The very twisted and convoluted plot began with Carrick’s own childhood habit of writing notes to her short-term future self – “Remember PE kit” – expanding out to writing notes to her longer-term future self….. and then her future self wrote a note back. From 1920's Russia. A plot device nicked straight out of “Back To The Future III” (this reviewer likes Hollywood time travel films too…..) had a modern Russian man handing to Carrick’s character an antiquated letter addressed to her, explaining that her future self had built a time machine, gone back to 1927 to obsess over her passion for the real-life Russian poet and playwright Vladimir Mayakovsky who was alive at that time, and was now stuck in the past. The letter contained a lot of technical information and a drawing of the part of the time machine that needed fixing. Please could Carrick sort it out, and rescue her.

As Carrick’s character was an arty bohemian in Brighton, raising a teenage daughter, getting massively drunk regularly, and admiring Arnold Schwarzenegger’s abs whenever possible, this was a very big ask. In one of the best scenes, she spent a lot of time writing and re-writing an advertisement on Gumtree for a “mad scientist”-type who could help her. How else would she find such a person? After a deluge of incredulous messages from non-scientist readers – email being the modern written note - a sober and anonymous scientific-sounding person did get in touch. And I’ll let the story rest there.

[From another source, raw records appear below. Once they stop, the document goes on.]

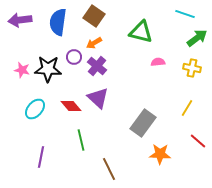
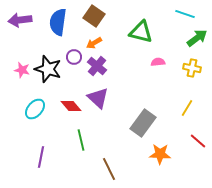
black star: rotated 16 degrees clockwise
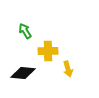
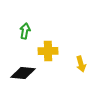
green arrow: rotated 42 degrees clockwise
yellow arrow: moved 13 px right, 5 px up
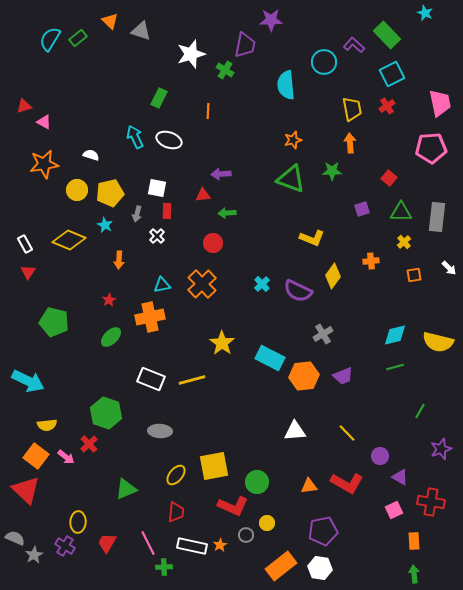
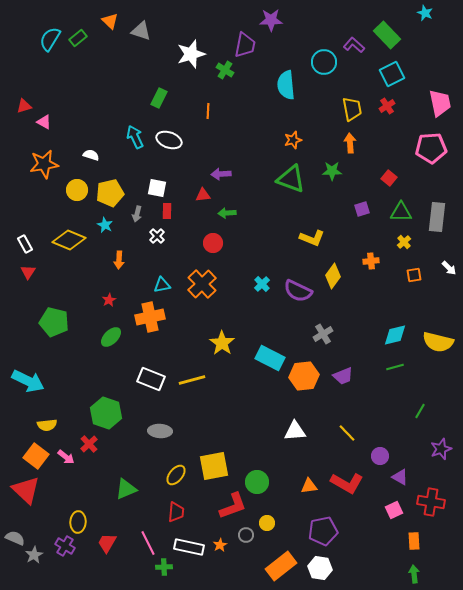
red L-shape at (233, 506): rotated 44 degrees counterclockwise
white rectangle at (192, 546): moved 3 px left, 1 px down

At the curtain call, an exuberant Carrick said that everything in the play (apart from the time travel) was absolutely true and from her own life, and we could look at her props. I immediately was turning over the books on the props table, pages of which had appeared on the multi-media screen during the performance as part of the script. She does have an edition of a book by Yelena Mayakovskaya (Mayakovsky’s daughter), with a handwritten dedication to Carrick and a comment that she’s an “old soul.” In the anthology of Mayakovsky’s plays, there is a passage in “The Bathhouse” describing a time machine and referring to HG Wells, and the Phosphorescent Woman is a time traveller from the 21st century (presented in “Passionate Machine” as Carrick’s stranded future self.) Clever, clever, clever.

This is Rosy Carrick’s first theatrical production, and I dearly hope that she does more.